> _REQUIRED ACTION_:
Please continue the whole wheat bread text below, picking up right after its last sentence.

> _PAGE TEXT_:
In bread-making, sugar helps to hold onto water molecules, preventing the bread from drying out too quickly and extending its shelf life. This can result in a softer and more tender crumb, particularly in whole wheat bread, which tends to be denser and drier than bread made with refined white flour.
Oil
Oil helps to tenderize the crumb of the bread, making it softer and more palatable. It also helps to improve the texture of the bread by lubricating the gluten strands and preventing them from sticking together too tightly. This results in a lighter and airier crumb, with a more open and uniform structure. Oil applied to the surface of the dough before baking can help to soften the crust of the bread, resulting in a more tender and chewy texture.
EQUIPMENTS USED FOR MAKING 100% WHOLEWHEAT BREAD
The kind of equipment you use can hugely impact the final product. So, make sure to always use the best of the equipment that is available.
Measuring Cups and Measuring Spoons. are an integral part of any baker’s kitchen and it’s very important to measure ingredients with precision.
I used a whisk and a wooden spoon to combine all the ingredients. This equipment are basics and you can find them at any shop near you. They come in handy in so many recipes.
I used an Alda loaf pan to make this 100% Wholewheat Bread.
Finally, I baked 100% wholewheat bread in my Borosil 60L oven.
OTHER RELATED RECIPES FROM THE BLOG
TIPS TO MAKE 100% WHOLEWHEAT BREAD
- You can make this recipe with completely all-purpose flour as well. Although, the amount of liquid will be used less with refined flour.
- Whole wheat flour tends to absorb more liquid than white flour. Make sure to hydrate the flour properly by adding enough water or other liquids to the dough. This will prevent the bread from being too dry and dense.
- Proper kneading is essential for developing the gluten in the dough, which gives the bread its structure and texture. Knead the dough until it is smooth and elastic, which may take longer than with white flour dough.
- Whole wheat bread can brown quickly due to the natural sugars in the flour. To prevent over-browning, bake the bread at a slightly lower temperature than you would for white bread, and cover it loosely with foil if it starts to darken too much.
- Use an instant-read thermometer to ensure that the internal temperature of the bread reaches around 190-200°F (88-93°C) before removing it from the oven.

> _SUPPLIED RECORDS_:
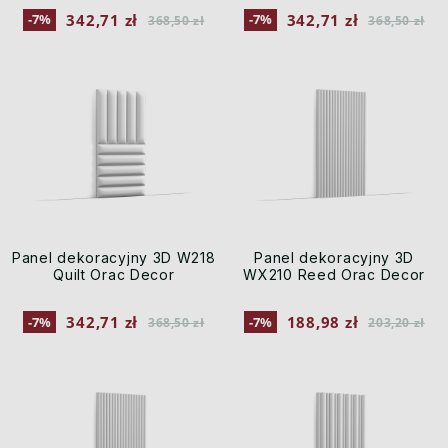
342,71 zł
342,71 zł
-7%
-7%
368,50 zł
368,50 zł
Panel dekoracyjny 3D W218
Panel dekoracyjny 3D
Quilt Orac Decor
WX210 Reed Orac Decor
342,71 zł
188,98 zł
-7%
-7%
368,50 zł
203,20 zł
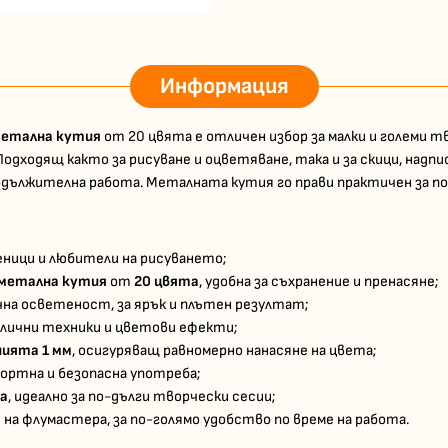
Информация
етална кутия
от 20 цвята е отличен избор за малки и големи 
одходящ както за рисуване и оцветяване, така и за скици, надп
дължителна работа. Металната кутия го прави практичен за по
ученици и любители на рисуването;
метална кутия
от
20 цвята
, удобна за съхранение и пренасяне;
чна осветеност, за ярък и плътен резултат;
азлични техники и цветови ефекти;
нията 1 мм
, осигуряващ равномерно нанасяне на цвета;
мфортна и безопасна употреба;
ка
, идеално за по-дълги творчески сесии;
я на флумастера, за по-голямо удобство по време на работа.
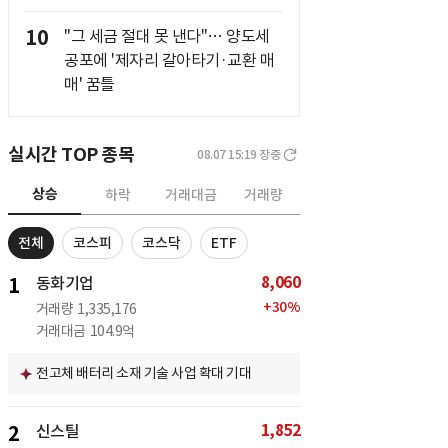
10
"그 세금 절대 못 낸다"… 양도세
공포에 '제자리 갈아타기·교환 매
매' 꿈틀
실시간 TOP 종목
08.07 15:19
장중
상승
하락
거래대금
거래량
전체
코스피
코스닥
ETF
8,060
1
동화기업
+
30
%
거래량
1,335,176
거래대금
104.9억
전고체 배터리 소재 기술 사업 확대 기대
1,852
2
신스틸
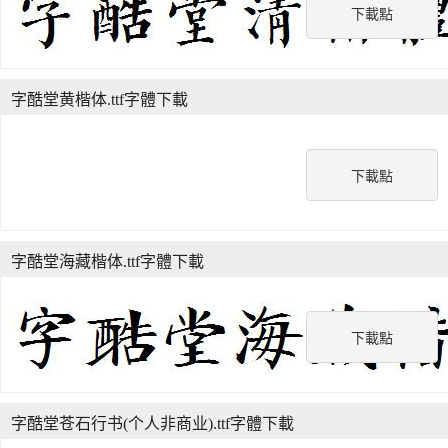
下載點
字酷堂黄楷体.ttf字體下載
下載點
字酷堂海藏楷体.ttf字體下載
下載點
字酷堂苍石行书(个人非商业).ttf字體下載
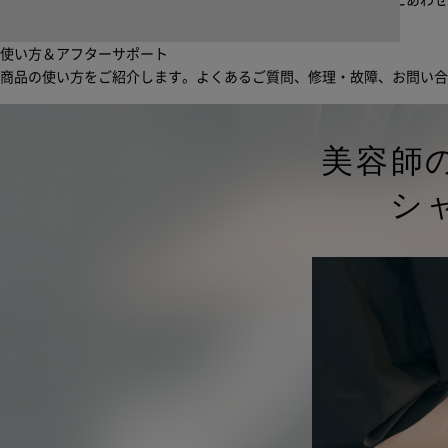
起床から就寝前まで一日中使えるブラシ・コーム。利用シーンにあわ
使い方＆アフターサポート
商品の使い方をご紹介します。よくあるご質問、修理・故障、お問い
美容師
シ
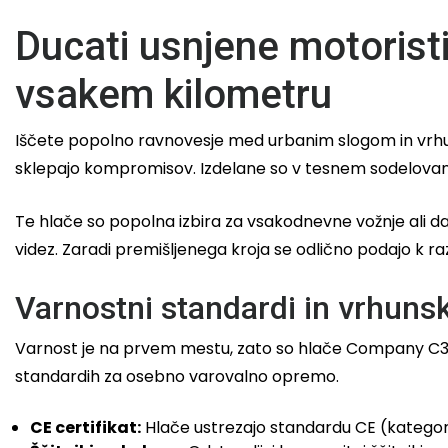
Ducati usnjene motorist
vsakem kilometru
Iščete popolno ravnovesje med urbanim slogom in vrh
sklepajo kompromisov. Izdelane so v tesnem sodelovan
Te hlače so popolna izbira za vsakodnevne vožnje ali d
videz. Zaradi premišljenega kroja se odlično podajo k r
Varnostni standardi in vrhuns
Varnost je na prvem mestu, zato so hlače Company C3 op
standardih za osebno varovalno opremo.
CE certifikat:
Hlače ustrezajo standardu CE (kategori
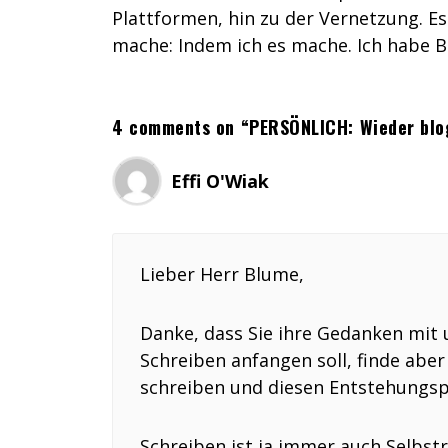
Plattformen, hin zu der Vernetzung. Es 
mache: Indem ich es mache. Ich habe Bo
4 comments on “PERSÖNLICH: Wieder blo
Effi O'Wiak
Lieber Herr Blume,
Danke, dass Sie ihre Gedanken mit u
Schreiben anfangen soll, finde abe
schreiben und diesen Entstehungspr
Schreiben ist ja immer auch Selbstr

> _ANSWER SECTION_:
- Allow the bread to cool completely on a wire rack before slicing. Cutting into warm bread can cause it to become gummy and lose its structure.
- 3 cups wholewheat flour
- 2 tbsp sugar
- 2 tsp instant yeast
- 2 tbsp milk powder
- ⅛ tsp salt
- 1 cup water
- ¼ cup milk
- 2 tbsp oil
- Milk, for brushing
- Mixed seeds, for top
- Add flour, sugar, yeast, milk powder and salt in a large bowl and give it a quick whisk.
- Now, add in the water, milk and oil and mix again using a wooden spoon or your hands to form a rough dough.
- Knead it in a clean, floured surface or in a stand mixer for 10-15 mins till the dough formed is smooth and non-sticky. Feel free to add one or two tablespoon of water if the dough is too tight. Or, add more flour if the dough is too sticky. Check for window pane for doneness.
- Once the dough is formed, transfer it in a large bowl greased with oil. Cover the bowl with a cloth and let it proof for 1 hour or till doubled in volume.
- Knock down the dough after the first proofing and knead again for 2 mins.
- Roll out the dough into a rough rectangle of ½ inch thickness. Then, starting from one shorter end, roll in the dough to form a log. Make sure the pinch and lock the dough after every turn.
- Transfer this log in a greased 8X4 inch loaf pan and cover again for second proofing. Let it proof for another 45 mins or till doubled in volume.
- Meanwhile, preheat the oven at 190 degrees Celsius.
- Once the dough has risen, brush some milk on top and sprinkle mixed seeds over it.
- Bake for 15-20 mins or till the top is golden-brown.